Cet enthousiasme que vous avez eu dès la première heure, gardez-le mes chers collaborateurs, mais donnez-lui pour compagnon inséparable un sévère contrôle. N’avancez rien qui ne puisse être prouvé d’une façon simple et décisive. Ayez le culte de l’esprit critique. Réduit à lui seul, il n’est ni éveilleur d’idées, ni un stimulant de grandes choses. Sans lui tout est caduc. Il a toujours le dernier mot. Ce que je vous demande là et ce que vous demanderez à votre tour aux disciples que vous formerez est ce qu’il y a de plus difficile à l’inventeur. Croire que l’on a trouvé un fait scientifique important, avoir la fièvre de l’annoncer et se contraindre des journées, des semaines, parfois des années à se combattre soi-même, à s’efforcer de ruiner ses propres expériences, et ne proclamer sa découverte que lorsqu’on a épuisé toutes les hypothèses contraires, oui, c’est une tâche ardue. Mais quand, après tant d’efforts, on
est enfin arrivé à la certitude, on éprouve une des plus grandes joies que puisse ressentir
l’âme humaine, et la pensée que l’on contribuera à l’honneur de son pays rend cette joie plus profonde encore. Si la science n’a pas de patrie, l’homme de science doit en avoir une, et c’est à elle qu’il doit reporter l’influence que ces travaux peuvent avoir dans le monde.

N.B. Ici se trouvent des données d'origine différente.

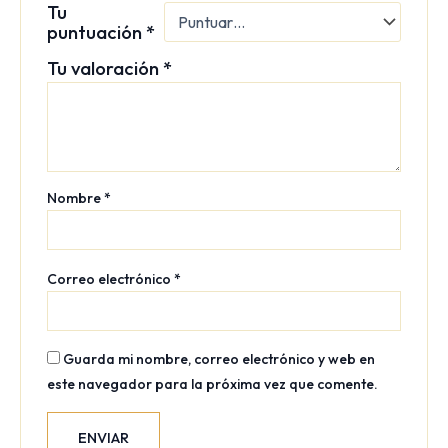
Tu
puntuación
*
Tu valoración
*
Nombre
*
Correo electrónico
*
Guarda mi nombre, correo electrónico y web en
este navegador para la próxima vez que comente.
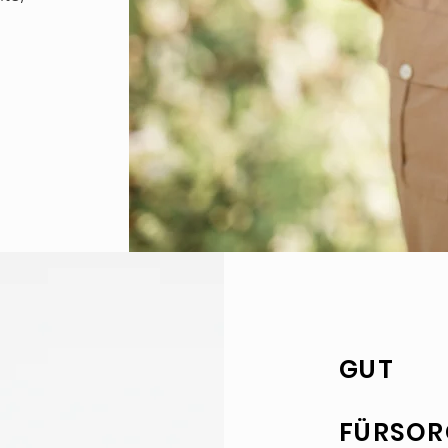
GUT
FÜRSOR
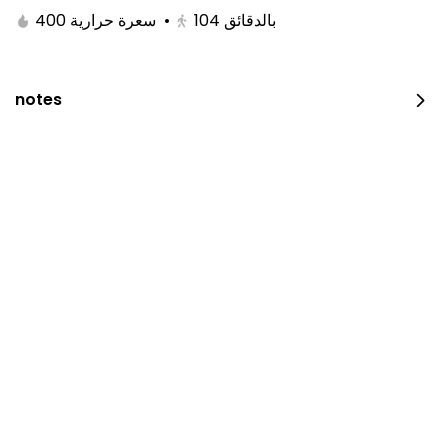
400 سعرة حرارية
•
104
بالدقائق
notes
Chicken On Coal
600 سعرة حرارية • 0 نصف حبة
⁨⁦‪‬ 23⁩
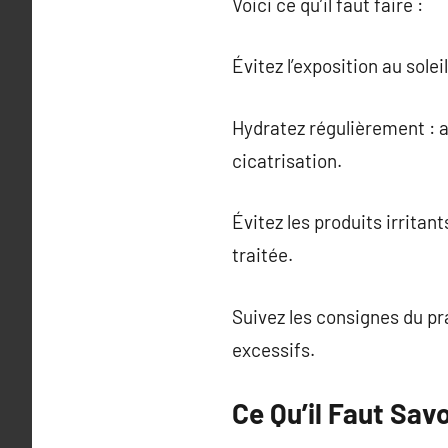
Voici ce qu’il faut faire :
Évitez l’exposition au sole
Hydratez régulièrement : 
cicatrisation.
Évitez les produits irritan
traitée.
Suivez les consignes du pr
excessifs.
Ce Qu’il Faut Sav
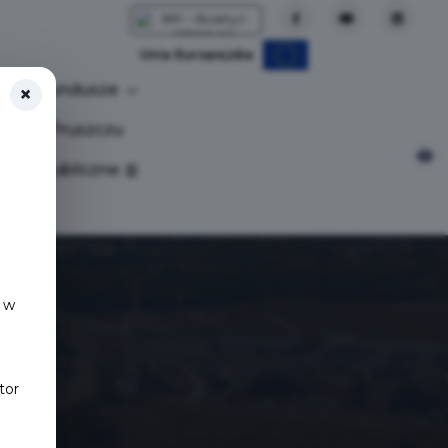
Unia Europejska
Fundusze
×
tuj w Pruszczu
nia publiczne
 w
tor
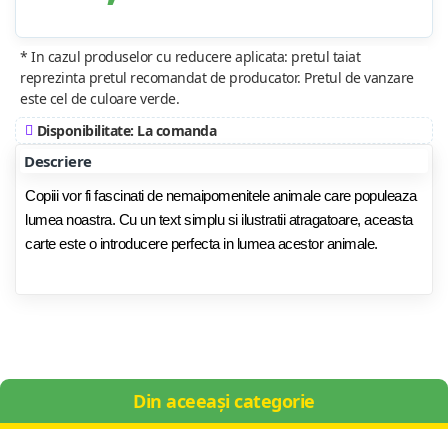
* In cazul produselor cu reducere aplicata: pretul taiat
reprezinta pretul recomandat de producator. Pretul de vanzare
este cel de culoare verde.
Disponibilitate: La comanda
Descriere
Copiii vor fi fascinati de nemaipomenitele animale care populeaza
lumea noastra. Cu un text simplu si ilustratii atragatoare, aceasta
carte este o introducere perfecta in lumea acestor animale.
Din aceeași categorie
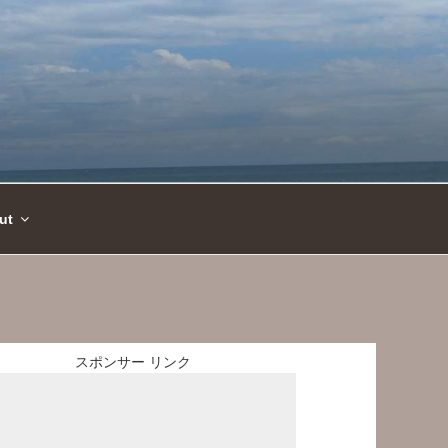
ut
スポンサー リンク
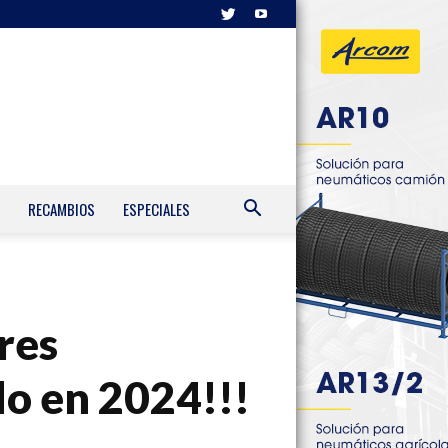
RECAMBIOS
ESPECIALES
eres
do en 2024!!!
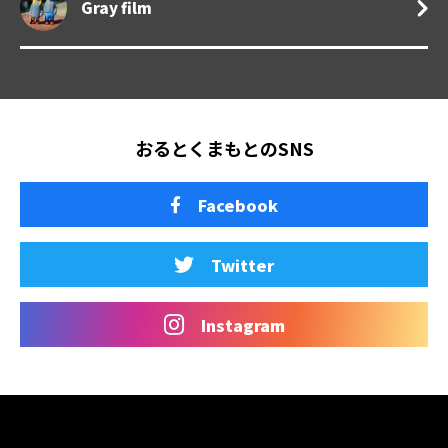
Gray film
おるとくまもとのSNS
Facebook
Twitter
Instagram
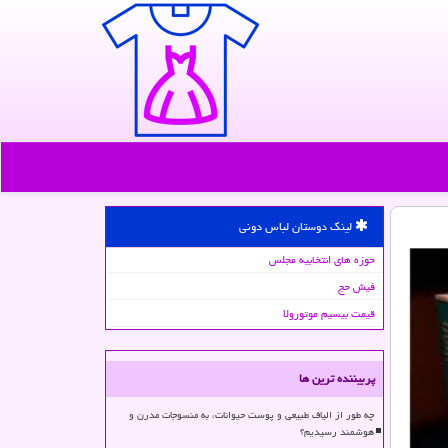
لینک دوستان لباس دونی
حوزه های انتخابیه مجلس
فیش حج
قیمت بیسیم موتورولا
پربیننده ترین ها
چه طور از الیاف طبیعی و پوست حیوانات، به منسوجات مدرن و
هوشمند رسیدیم؟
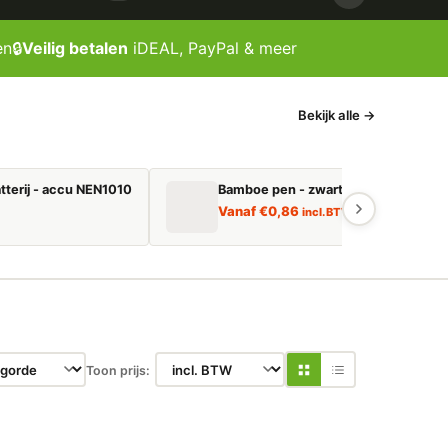
en
🔒
Veilig betalen
iDEAL, PayPal & meer
Bekijk alle →
tterij - accu NEN1010
Bamboe pen - zwart schrijvend
Vanaf
€
0,86
incl. BTW
Toon prijs:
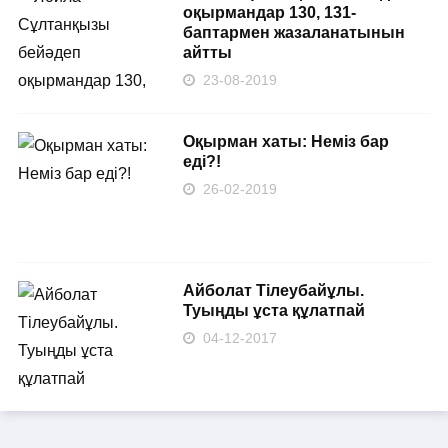
оқырмандар 130, 131-
баптармен жазаланатынын
айтты
23-08-2019
Оқырман хаты: Неміз бар
еді?!
26-02-2019
Айболат Тілеубайұлы.
Туыңды ұста құлатпай
04-12-2017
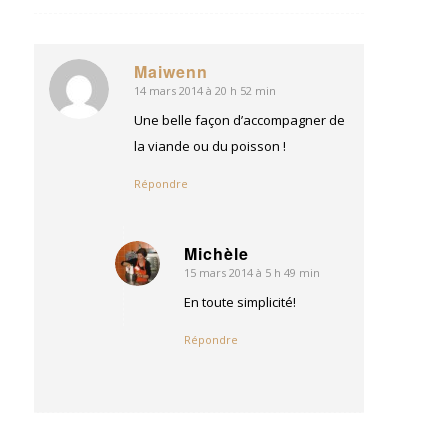
Maiwenn
14 mars 2014 à 20 h 52 min
dit
:
Une belle façon d’accompagner de
la viande ou du poisson !
Répondre
Michèle
15 mars 2014 à 5 h 49 min
dit
:
En toute simplicité!
Répondre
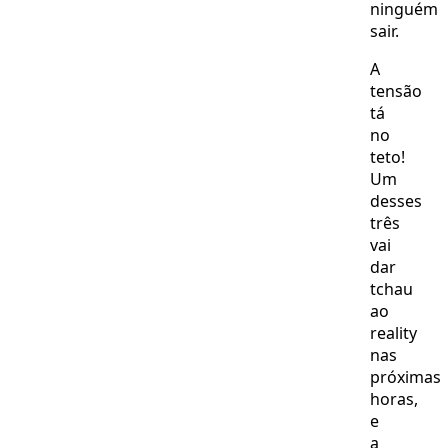
ninguém
sair.
A
tensão
tá
no
teto!
Um
desses
três
vai
dar
tchau
ao
reality
nas
próximas
horas,
e
a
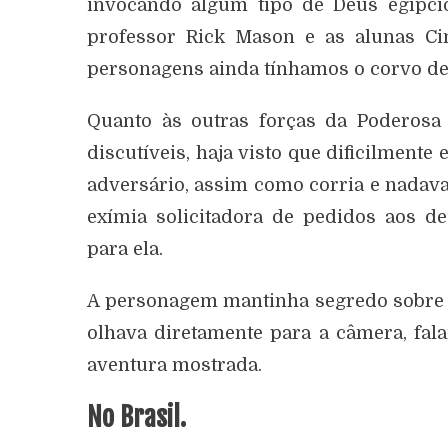
invocando algum tipo de Deus egípci
professor Rick Mason e as alunas Ci
personagens ainda tínhamos o corvo de
Quanto às outras forças da Poderosa Í
discutíveis, haja visto que dificilment
adversário, assim como corria e nada
exímia solicitadora de pedidos aos de
para ela.
A personagem mantinha segredo sobre s
olhava diretamente para a câmera, fal
aventura mostrada.
No Brasil.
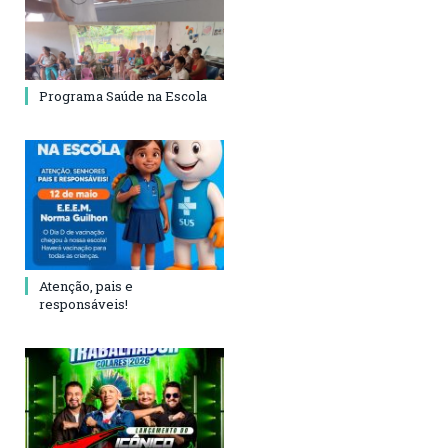
Programa Saúde na Escola
Atenção, pais e
responsáveis!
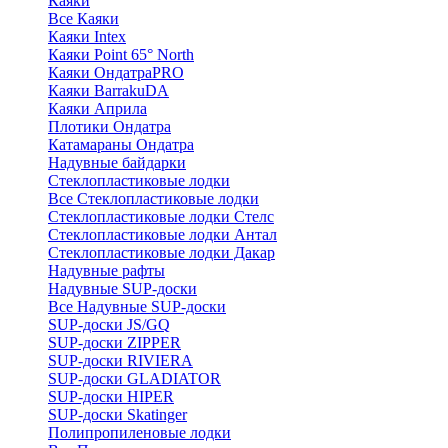
Каяки
Все Каяки
Каяки Intex
Каяки Point 65° North
Каяки ОндатраPRO
Каяки BarrakuDA
Каяки Априла
Плотики Ондатра
Катамараны Ондатра
Надувные байдарки
Стеклопластиковые лодки
Все Стеклопластиковые лодки
Стеклопластиковые лодки Стелс
Стеклопластиковые лодки Антал
Стеклопластиковые лодки Дакар
Надувные рафты
Надувные SUP-доски
Все Надувные SUP-доски
SUP-доски JS/GQ
SUP-доски ZIPPER
SUP-доски RIVIERA
SUP-доски GLADIATOR
SUP-доски HIPER
SUP-доски Skatinger
Полипропиленовые лодки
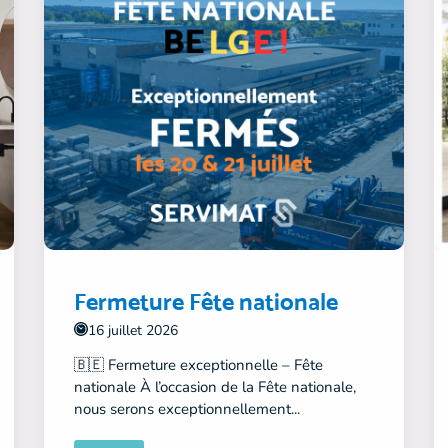
Fermeture Fête nationale
16 juillet 2026
🇧🇪 Fermeture exceptionnelle – Fête
nationale À l’occasion de la Fête nationale,
nous serons exceptionnellement...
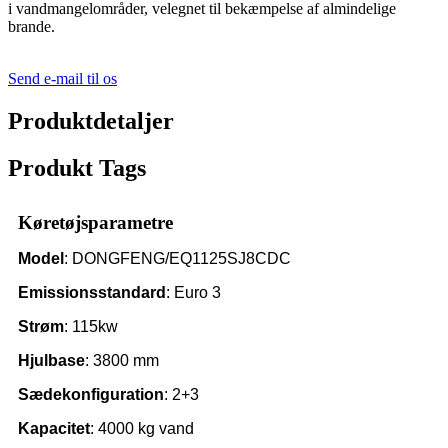
i vandmangelområder, velegnet til bekæmpelse af almindelige
brande.
Send e-mail til os
Produktdetaljer
Produkt Tags
Køretøjsparametre
Model
: DONGFENG/EQ1125SJ8CDC
Emissionsstandard
: Euro 3
Strøm
: 115kw
Hjulbase
: 3800 mm
Sædekonfiguration
: 2+3
Kapacitet
: 4000 kg vand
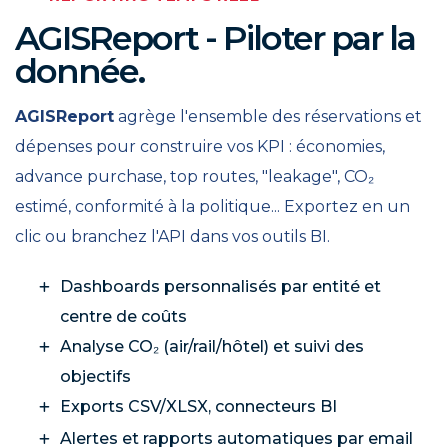
AGISReport - Piloter par la
donnée.
AGISReport
agrège l'ensemble des réservations et
dépenses pour construire vos KPI : économies,
advance purchase, top routes, "leakage", CO₂
estimé, conformité à la politique... Exportez en un
clic ou branchez l'API dans vos outils BI.
Dashboards personnalisés par entité et
centre de coûts
Analyse CO₂ (air/rail/hôtel) et suivi des
objectifs
Exports CSV/XLSX, connecteurs BI
Alertes et rapports automatiques par email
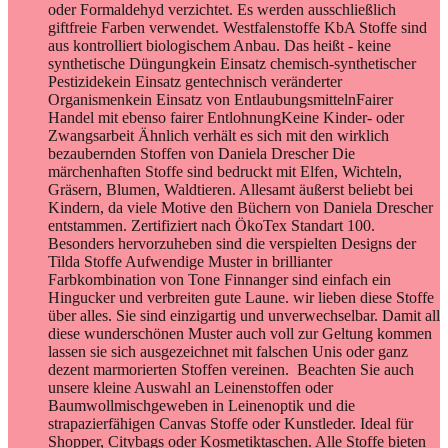
oder Formaldehyd verzichtet. Es werden ausschließlich
giftfreie Farben verwendet. Westfalenstoffe KbA Stoffe sind
aus kontrolliert biologischem Anbau. Das heißt - keine
synthetische Düngungkein Einsatz chemisch-synthetischer
Pestizidekein Einsatz gentechnisch veränderter
Organismenkein Einsatz von EntlaubungsmittelnFairer
Handel mit ebenso fairer EntlohnungKeine Kinder- oder
Zwangsarbeit Ähnlich verhält es sich mit den wirklich
bezaubernden Stoffen von Daniela Drescher Die
märchenhaften Stoffe sind bedruckt mit Elfen, Wichteln,
Gräsern, Blumen, Waldtieren. Allesamt äußerst beliebt bei
Kindern, da viele Motive den Büchern von Daniela Drescher
entstammen. Zertifiziert nach ÖkoTex Standart 100.
Besonders hervorzuheben sind die verspielten Designs der
Tilda Stoffe Aufwendige Muster in brillianter
Farbkombination von Tone Finnanger sind einfach ein
Hingucker und verbreiten gute Laune. wir lieben diese Stoffe
über alles. Sie sind einzigartig und unverwechselbar. Damit all
diese wunderschönen Muster auch voll zur Geltung kommen
lassen sie sich ausgezeichnet mit falschen Unis oder ganz
dezent marmorierten Stoffen vereinen. Beachten Sie auch
unsere kleine Auswahl an Leinenstoffen oder
Baumwollmischgeweben in Leinenoptik und die
strapazierfähigen Canvas Stoffe oder Kunstleder. Ideal für
Shopper, Citybags oder Kosmetiktaschen. Alle Stoffe bieten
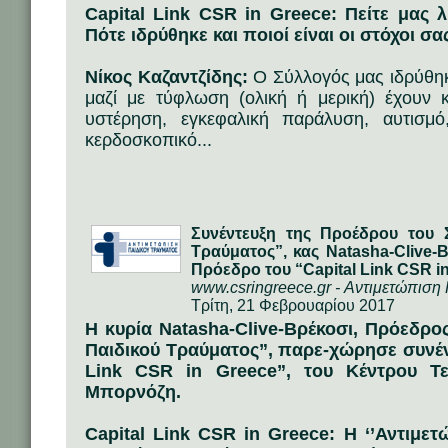
Capital Link CSR in Greece: Πείτε μας λ
Πότε ιδρύθηκε και ποιοί είναι οι στόχοι σα
Νίκος Καζαντζίδης:
Ο Σύλλογός μας ιδρύθηκ
μαζί με τύφλωση (ολική ή μερική) έχουν κ
υστέρηση, εγκεφαλική παράλυση, αυτισμό,
κερδοσκοπικό...
Συνέντευξη της Προέδρου του 
Τραύματος”, κας Natasha-Clive-
Πρόεδρο του “Capital Link CSR i
www.csringreece.gr - Αντιμετώπιση
Τρίτη, 21 Φεβρουαρίου 2017
Η κυρία Natasha-Clive-Βρέκοσι, Πρόεδρο
Παιδικού Τραύματος”, παρε-χώρησε συνέν
Link CSR in Greece”, του Κέντρου Τ
Μπορνόζη.
Capital Link CSR in Greece: Η ‘’Αντιμετ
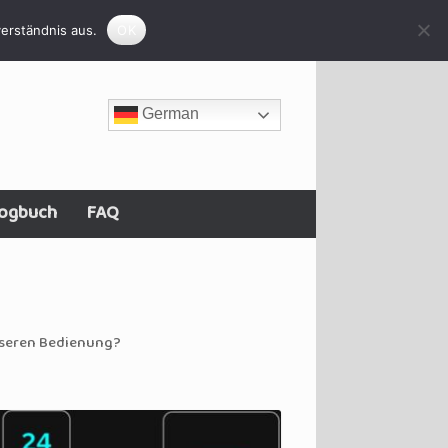
erständnis aus.
OK
German
ogbuch
FAQ
sseren Bedienung?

S’il m’était permis, Monsieur le Président, de terminer par une réflexion philosophique provoquée en moi par votre présence dans cette salle de travail, je dirais que deux lois contraires semblent aujourd’hui en lutte : une loi de sang et de mort qui, en imaginant chaque jour de nouveaux moyens de combat, oblige les peuples à être toujours prêts pour le champ de bataille, et une loi de paix, de travail, de salut qui ne songe qu’à délivrer l’homme des fléaux qui l’assiègent. L’une ne cherche que les conquêtes violentes, l’autre que le soulagement de l’humanité. Celle-ci met une vie humaine au-dessus de toutes les victoires ; celle-là sacrifierait des centaines de mille existences à l’ambition d’un seul.

La loi dont nous sommes les instruments cherche même à travers le carnage à guérir les maux sanglants de cette loi de guerre. Les pansements inspirés par nos méthodes antiseptiques peuvent préserver des milliers de soldats. Laquelle de ces deux lois l’emportera sur l’autre ? Dieu seul le sait. Mais ce que nous pouvons assurer, c’est que la science française se sera efforcée, en obéissant à cette loi d’humanité, de reculer les frontières de la vie.

Nota : Le Président de la République Sadi Carnot assistait à cette inauguration.
Pasteur, dit René Vallery-Radot dans « La vie de Pasteur », ne pouvant maîtriser son émotion, dut demander à son fils de lire son discours.